Bjorn F.C. Kafsack presented research identifying a DNA binding protein, AP2-G of the human malaria parasite Plasmodium falciparum . This protein is essential for the formation of malaria gametocytes which are necessary for transmission from a human host to the mosquito, a critical step in the parasite lifecycle. Using forward and reverse genetics, Bjorn demonstrated that AP2-G is critical for the formation of gametocytes and identified a number of early gametocyte genes that are controlled by this protein. Bjorn’s work suggests that AP2-G acts as a master regulator of the asexual/sexual differentiation switch that malaria parasites need as part of their life cycle.

Kevin Brown’s work centers around a small molecule inhibitor called SB505124 that potently blocks Toxoplasma gondii growth in an unusual manner.  He found that SB505124 simultaneously targets enzymes called kinases from both the mammalian host and the parasite, thereby disrupting parasite cellular division.  In the host, SB505124 inhibits specific protein targets called Activin-Like Kinase Receptors 4,5, and 7.  Toxoplasma relies on this family of receptors in order to turn on the host transcription factor HIF-1α which is required for parasite growth.  Using directed genetic screening, he found that SB505124 also targets a related enzyme from the parasite called TgMAPK1. He observed that TgMAPK1 localizes to the centrosome complexes of dividing parasites.  Inhibition of this parasite kinase causes centrosome reduplication, disrupting the cell counting mechanism required for proper division of cells.  He further demonstrated that treating strains of Toxoplasma with SB505124 causes them to switch from the fast growing (“tachyzoite”) form to the encysted slow-growing (“bradyzoite”) form.

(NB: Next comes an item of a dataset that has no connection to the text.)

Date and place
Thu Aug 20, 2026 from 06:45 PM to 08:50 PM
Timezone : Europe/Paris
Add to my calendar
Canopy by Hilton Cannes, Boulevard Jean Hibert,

Josh Beck identified an apicomplexan-specific family of Inner Membrane Complex Sub-compartment Proteins (ISPs) which consists of four proteins in Toxoplasma that localize to distinct  sub-compartments underneath the cell surface membrane. The tachyzoite stage of Toxoplasma tachyzoite usually produces two daughters per round of division.  However disruption of the gene isp2  results in the assembly of aberrant numbers of daughters with a corresponding loss in parasite fitness. Furthermore, a double knockout, which is also missing a second related gene (isp3)  displays more severe defects in daughter counting, strengthening a role for this family in the control of the parasite budding. Additionally, the double knock out (∆isp2/3) parasites regularly fail to properly segregate organelles between forming daughters with many division attempts producing terminal parasite defects. Collectively, these results indicate that the ISPs are novel components of the Toxoplasma internal budding apparatus that are important for controlling daughter dynamics from the mother parasite. Because the ISPs have no identifiable domains that might suggest their functions, Josh took a structural approach to further investigate how they work. Interestingly, 3D structure analysis reveals that the ISPs adopt structures that transduce signals through cells by binding lipids called inositol polyphosphates or through protein-protein interactions.

The awards were announced at the end of the conference.  Each winner received a cash prize of 150 dollars.